Even though the number of rings is not a continuous value, since we will be predicting age (which is continuous), regression should be an appropriate method of prediction. Approximate age can be found in years by adding 1.5 to the number of rings our model predicts. We may also use classification later on to explore different results.

Diameter, height, and whole weight will be our main predictors. This is to avoid any bias created by using four weight predictors and two length predictors. As seen in our graphs, there is an overlap of distributions and strong linear relations between similar variables. Sex will not be used as it is categorical instead of numerical.

### Visualization
Our main visualization will be a 3-dimensional scatter plot with the predictors on the x, y, and color axes and the target on the z-axis. This will give us an idea of how our model is working. Using bar graphs to show comparisons can also be effective.

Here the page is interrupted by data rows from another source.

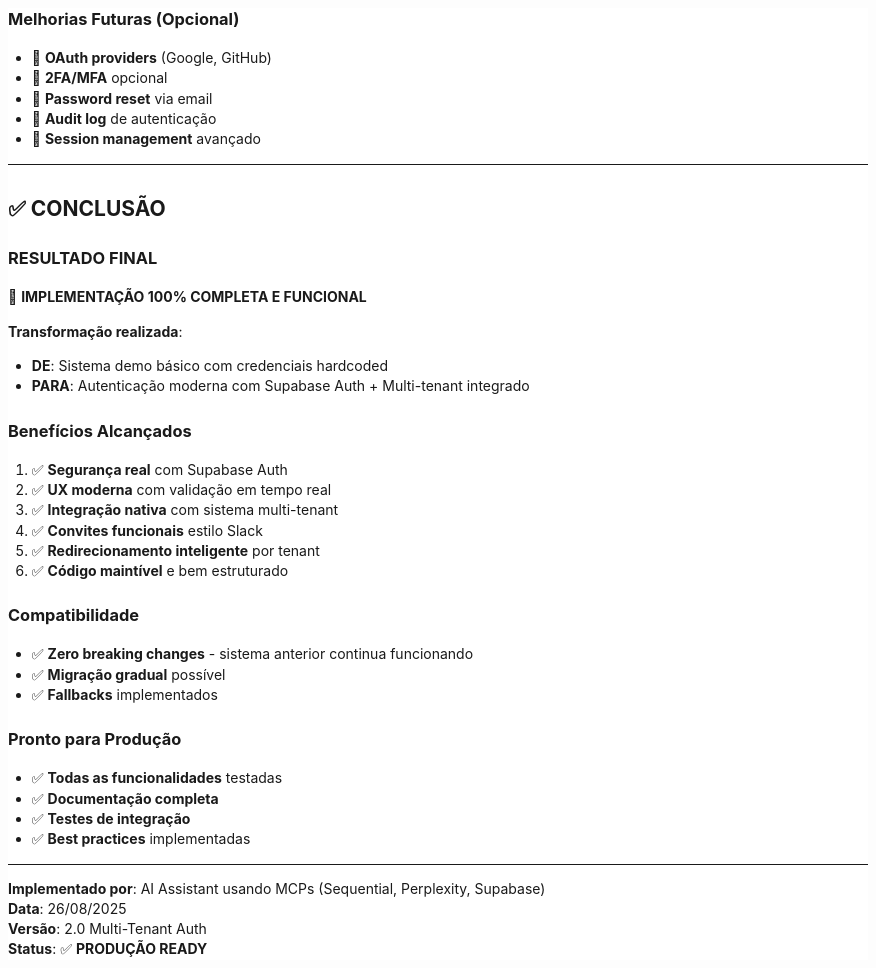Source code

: ### **Melhorias Futuras** (Opcional)
- 🔄 **OAuth providers** (Google, GitHub)
- 🔄 **2FA/MFA** opcional
- 🔄 **Password reset** via email
- 🔄 **Audit log** de autenticação
- 🔄 **Session management** avançado

---

## ✅ **CONCLUSÃO**

### **RESULTADO FINAL**
🎉 **IMPLEMENTAÇÃO 100% COMPLETA E FUNCIONAL**

**Transformação realizada**:
- **DE**: Sistema demo básico com credenciais hardcoded
- **PARA**: Autenticação moderna com Supabase Auth + Multi-tenant integrado

### **Benefícios Alcançados**
1. ✅ **Segurança real** com Supabase Auth
2. ✅ **UX moderna** com validação em tempo real  
3. ✅ **Integração nativa** com sistema multi-tenant
4. ✅ **Convites funcionais** estilo Slack
5. ✅ **Redirecionamento inteligente** por tenant
6. ✅ **Código maintível** e bem estruturado

### **Compatibilidade**
- ✅ **Zero breaking changes** - sistema anterior continua funcionando
- ✅ **Migração gradual** possível
- ✅ **Fallbacks** implementados

### **Pronto para Produção**
- ✅ **Todas as funcionalidades** testadas
- ✅ **Documentação completa**
- ✅ **Testes de integração**
- ✅ **Best practices** implementadas

---

**Implementado por**: AI Assistant usando MCPs (Sequential, Perplexity, Supabase)  
**Data**: 26/08/2025  
**Versão**: 2.0 Multi-Tenant Auth  
**Status**: ✅ **PRODUÇÃO READY**











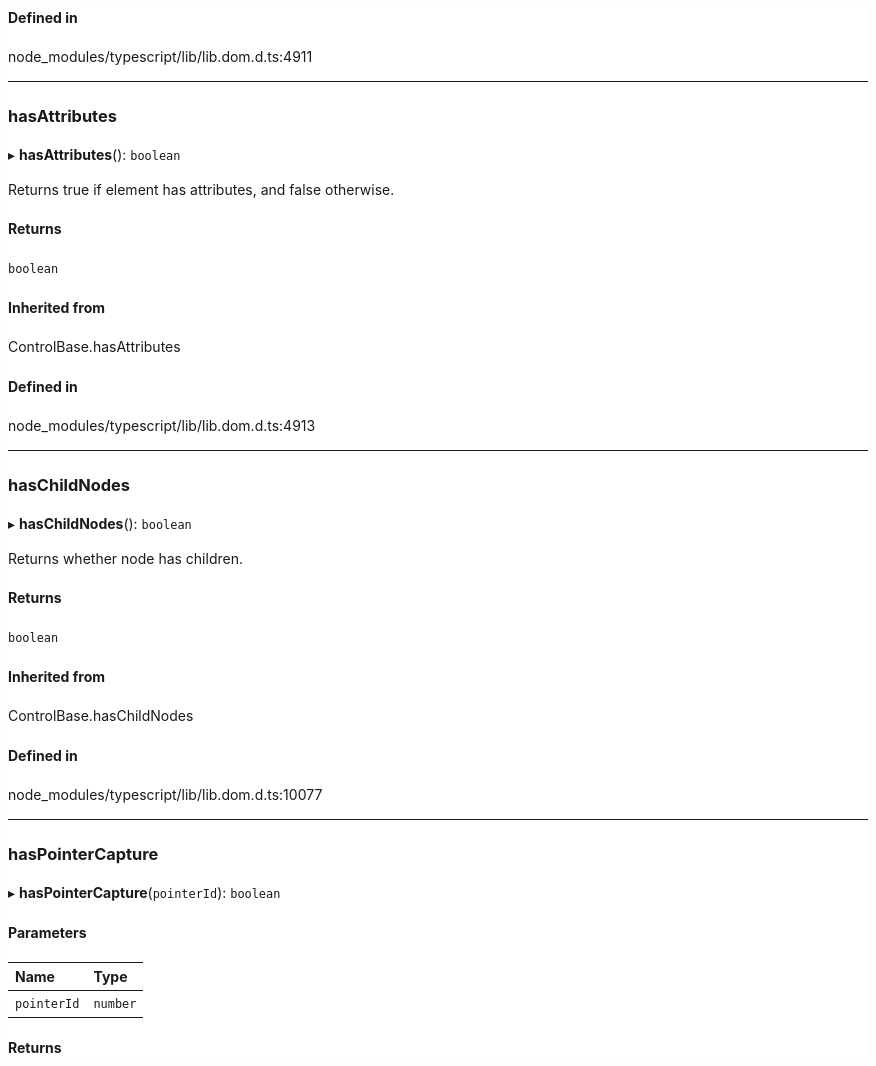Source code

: #### Defined in

node_modules/typescript/lib/lib.dom.d.ts:4911

___

### hasAttributes

▸ **hasAttributes**(): `boolean`

Returns true if element has attributes, and false otherwise.

#### Returns

`boolean`

#### Inherited from

ControlBase.hasAttributes

#### Defined in

node_modules/typescript/lib/lib.dom.d.ts:4913

___

### hasChildNodes

▸ **hasChildNodes**(): `boolean`

Returns whether node has children.

#### Returns

`boolean`

#### Inherited from

ControlBase.hasChildNodes

#### Defined in

node_modules/typescript/lib/lib.dom.d.ts:10077

___

### hasPointerCapture

▸ **hasPointerCapture**(`pointerId`): `boolean`

#### Parameters

| Name | Type |
| :------ | :------ |
| `pointerId` | `number` |

#### Returns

We will also use a confusion matrix to determine the range of accuracy.

## Expected Outcomes 

As we can see in the preliminary graphs, the number of rings is positively related to all our predictors. We expect our model to determine the relation between the predictors and the target to be linear and positive. One concern is that the accuracy of the model may decrease when predicting above 7 rings due to the weakened relationship between weight and rings.

### Significance
Creating a model to easily and quickly determine the age of an abalone would greatly help with sorting and pricing abalones. This would not only benefit farmers, but also consumers, who can now purchase based on age (abalone tastes better with age).

### Future topics of research include:
How do abalone prices depend on age?
What is the optimal age for an abalone to be sold on the market to maximize profits?